Office 365 PowerShell を使用して Skype for Business Online を管理する
https://docs.microsoft.com/ja-jp/office365/enterprise/powershell/manage-skype-for-business-online-with-office-365-powershell
インストールが終わったら Import-PSSession
まで進めておきます。
会議ポリシーを作成する
今回のような会議中にユーザーが出来ることを許可したり制限したりするときには、会議ポリシーという仕組みを利用します。
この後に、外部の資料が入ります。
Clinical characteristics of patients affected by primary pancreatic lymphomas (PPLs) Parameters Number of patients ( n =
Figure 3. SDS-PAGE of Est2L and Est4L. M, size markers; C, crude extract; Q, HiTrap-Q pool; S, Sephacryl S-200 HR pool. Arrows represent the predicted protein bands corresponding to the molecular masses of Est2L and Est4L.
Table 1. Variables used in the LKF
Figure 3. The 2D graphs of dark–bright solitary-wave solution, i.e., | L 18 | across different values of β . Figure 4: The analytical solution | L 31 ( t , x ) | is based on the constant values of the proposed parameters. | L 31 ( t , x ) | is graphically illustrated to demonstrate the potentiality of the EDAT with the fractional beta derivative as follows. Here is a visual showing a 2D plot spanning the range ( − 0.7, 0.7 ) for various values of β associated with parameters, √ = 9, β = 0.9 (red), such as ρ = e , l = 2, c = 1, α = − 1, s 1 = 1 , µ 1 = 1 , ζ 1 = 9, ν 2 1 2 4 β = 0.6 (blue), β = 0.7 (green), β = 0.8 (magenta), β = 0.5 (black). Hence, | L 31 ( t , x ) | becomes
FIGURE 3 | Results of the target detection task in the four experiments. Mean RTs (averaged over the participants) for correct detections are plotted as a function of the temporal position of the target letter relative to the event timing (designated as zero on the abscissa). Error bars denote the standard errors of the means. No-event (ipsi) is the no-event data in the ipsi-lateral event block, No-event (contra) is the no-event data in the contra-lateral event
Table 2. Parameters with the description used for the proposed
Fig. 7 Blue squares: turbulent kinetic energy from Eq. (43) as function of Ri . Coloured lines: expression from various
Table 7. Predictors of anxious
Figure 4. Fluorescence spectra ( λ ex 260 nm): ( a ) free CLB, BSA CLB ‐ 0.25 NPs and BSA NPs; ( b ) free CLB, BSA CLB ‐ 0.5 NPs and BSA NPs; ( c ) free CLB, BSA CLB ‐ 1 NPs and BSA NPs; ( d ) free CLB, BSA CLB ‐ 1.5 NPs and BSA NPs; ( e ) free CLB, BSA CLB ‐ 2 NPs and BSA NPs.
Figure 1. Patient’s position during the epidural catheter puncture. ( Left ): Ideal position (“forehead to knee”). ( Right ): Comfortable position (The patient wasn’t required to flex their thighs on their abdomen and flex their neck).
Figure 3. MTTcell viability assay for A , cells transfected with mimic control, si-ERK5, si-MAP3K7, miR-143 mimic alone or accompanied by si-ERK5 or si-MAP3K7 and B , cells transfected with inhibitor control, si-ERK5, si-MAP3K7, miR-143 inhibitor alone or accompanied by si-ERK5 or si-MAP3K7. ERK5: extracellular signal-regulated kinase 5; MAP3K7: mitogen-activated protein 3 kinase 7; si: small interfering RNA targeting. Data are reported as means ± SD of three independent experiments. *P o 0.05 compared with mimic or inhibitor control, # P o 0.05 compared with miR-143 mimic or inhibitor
そのためまずは、Microsoft Teams 管理センターから新しい会議ポリシーを作成します。
Microsoft 365 管理センターから Microsoft Teams 管理センターを開き、[会議] – [会議ポリシー] と進みます。
ここで、既定でいくつかポリシーが作成されていると思いますが、今回は新たに会議ポリシーを作成したいので [追加] をクリックします。
会議ポリシーの名前と説明を入力し、保存しておきましょう。
会議ポリシーのカメラ背景画像の設定を変更する
先ほどの会議ポリシーを作成するときに設定項目にざっと目を通されたかと思いますが、カメラ背景画像の設定はありません。この設定は今のところ PowerShell で行う必要があります。
それではインストールしておいた Skype for Business Online のモジュールで Import-PSSession
まで進めておきましょう。
そうしたら次のコマンドを実行し、テナントに作成済みの会議ポリシーの一覧を取得します。
Get-CsTeamsMeetingPolicy
表示されるポリシーの一覧から、先ほど作成したポリシー名が Identity に入っているポリシーを探します。例えば先ほど「BlurOnly」という名前のポリシーを作成したとすると、「Tag:BlurOnly」という Identity のポリシーがあるはずです。
次に、このポリシーのカメラ背景画像の設定を変えていきましょう。
Set-CsTeamsMeetingPolicy -Identity BlurOnly -VideoFiltersMode BlurOnly
Identity に指定する値は、設定を適用したいポリシー名に応じて変更してください。「Tag:」を入れても入れなくても構いません。VideoFiltersMode で指定できる設定がカメラ背景画像に関する設定であり、指定できる値には次の 4 種類があるようです。
設定値 | 説明 |
---|---|
AllFilters | ユーザーがアップロードした任意の背景画像を含め、すべての背景効果を利用可能 |
BlurAndDefaultBackgrounds | 背景のぼかしと既定で用意されている画像を利用可能 |
BlurOnly | 背景のぼかしのみ利用可能 |
NoFilters | すべての背景効果を利用不可 |
設定されるとすると、AllFilters か BlurAndDefaultBackgrounds などでしょうか?設定値によって背景の設定パネルの表示が異なります。
今回は BlurOnly なので、背景のぼかしのみが選択可能になります。
会議ポリシーをユーザーに適用する
さて、会議ポリシーは作成しただけではユーザーに設定は反映されません。ユーザーに対してポリシーを適用する必要があります。
Microsoft Teams 管理センターに戻り、[ユーザー] を開き、設定を適用したいユーザーの [ポリシーを表示] をクリックします。すると、ユーザーに割り当て済みのポリシーの一覧が表示されますので、[編集] から会議ポリシーを変更します。
これで設定が完了です。実際にユーザーにポリシーが反映されて動作が確認できるまでは数時間待つ必要がありますので注意してください。今回の検証時には、およそ 2 時間から 3 時間ほど待ちました。
ユーザー全員を手動で設定するのは無理だと思いますので、実際の運用では次のようなコマンドレットで設定を行うことになると思います。
Grant-CsTeamsMeetingPolicy -Identity john@contoso.com -PolicyName BlurOnly
Identity にはポリシーを適用したいユーザーを、PolicyName には適用したい会議ポリシーの名前をそれぞれ指定します。
さいごに
Microsoft Teams に限らず Office 365 で提供されているサービスは本当に細かな設定を行うことができます。
しかしながら細かく設定を管理していこうとすると運用が破綻してしまいます。必要なところを見極めながら設定を考えていきたいですね。